Types of honey and their benefits

“Regarding skin care, not all honey is created equal – the choice of honey type can depend on the specific skin concern being addressed,” says Dr. Tomassian. “Manuka honey, for instance, is renowned for its superior antibacterial properties, making it especially beneficial for acne-prone or inflamed skin.” Manuka is backed by ample research and is even used clinically for wound treatment around the world. Naturopathic Dr. Brendan Courneene notes that honey’s benefits shifts depending on the local floral sources. Soothing lavender honey is suitable for skin conditions like psoriasis and eczema (always spot test, of course); orange blossom honey has high antioxidant levels that make it ideal for brightening and addressing hyperpigmentation; and thyme honey has potential antibacterial and anti-inflammatory properties that suggest it may benefit acne.

Regarding skin care, not all honey is created equal – the choice of honey type can depend on the specific skin concern being addressed.

Dr. Chris Tomassian, board-certified dermatologist

No matter your preferred honey, a raw variant—one that has not been heated or filtered—is always the best choice. “Raw honey retains more of its natural enzymes, antioxidants, and nutrients that may offer potential benefits for the skin,” says Dr. Fabusiwa. “Always ensure it’s sourced sustainably and free of adulterants,” adds Dr. Courneene.

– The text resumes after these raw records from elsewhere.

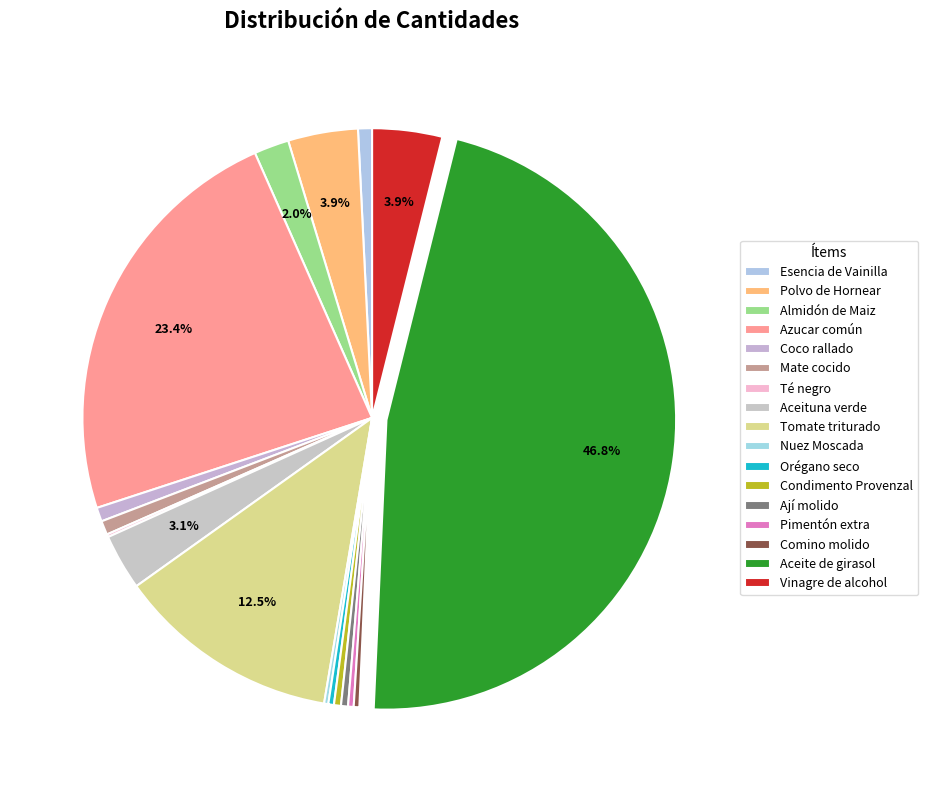

Count the number of slices in the pie.

17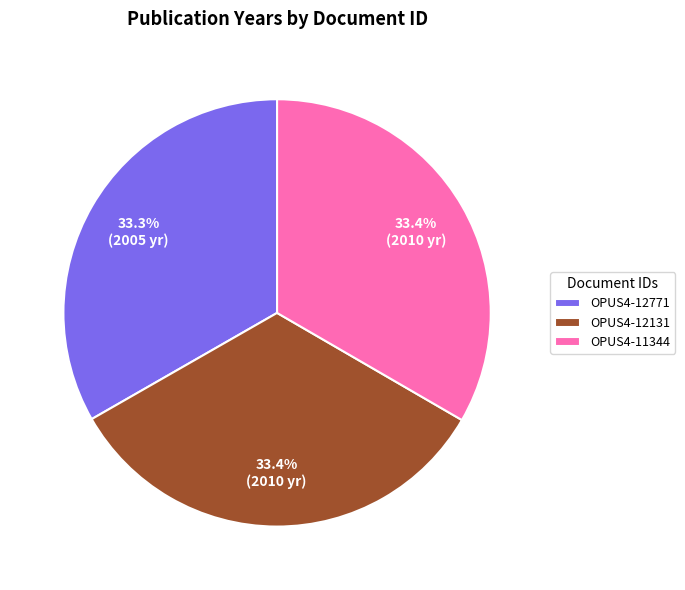

Is the sum of OPUS4-11344 and OPUS4-12131 greater than half?

Yes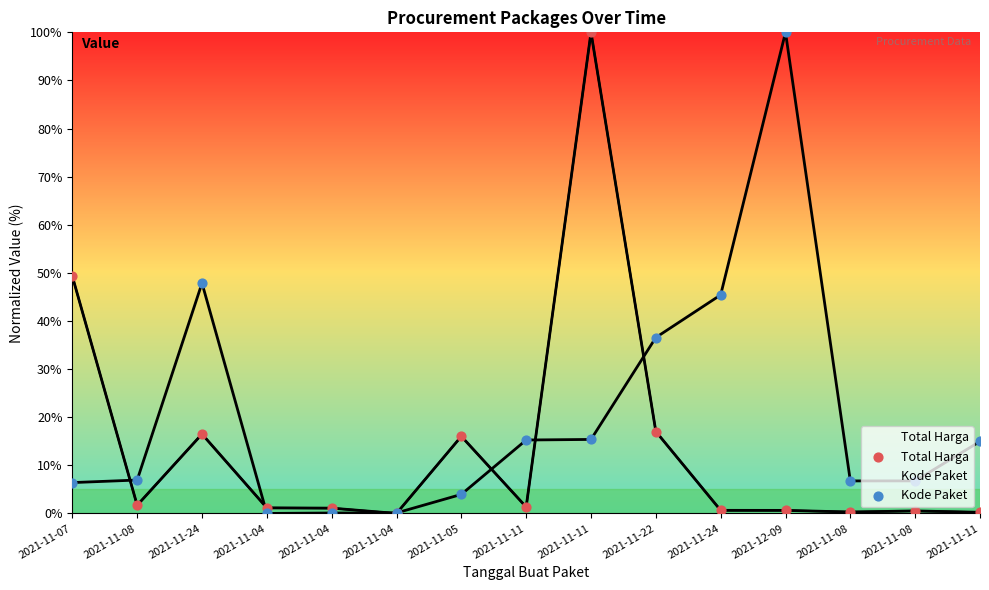

What are all the series names shown in the legend?

Total Harga, Kode Paket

What about other bee products?

While also beneficial for the skin (and produced by bees), propolis and royal jelly are distinct from honey. Though these bee products are also from processed floral nectar and thus boast similar antioxidant, anti-inflammatory, and antibacterial properties as honey, the difference lies in form and function: Propolis is the glue of the beehive, while royal jelly is a worker bee secretion consumed by the colony’s queen.

The phenolic compounds in propolis lend to the aforementioned properties, and extracts exist for topical application. Royal jelly is thought to be effective in moisturizing (again, a humectant) and even said to boost collagen production thanks to a hyper-specific acid (10-hydroxy-trans-2-decenoic, to be exact).

How to use honey for skin and skin care

“If you choose to apply honey to your skin, the best way to do so is by applying a thin layer of honey to clean, dry skin and leaving it on for a short period – typically 15 to 20 minutes – before rinsing off with lukewarm water,” advises Fabusiwa.

Dr. Courneene agrees with the direct approach. For a makeshift mask, he suggests mixing honey with yogurt, oatmeal, or clay before application, and rinsing thoroughly (again, after 15 to 20 minutes) with a gentle exfoliant or cleanser. “As effects on the skin vary, trial and error is to be expected,” he adds. “For pre-existing skin conditions or concerns, seek a dermatologist’s guidance before incorporating honey into your routine.”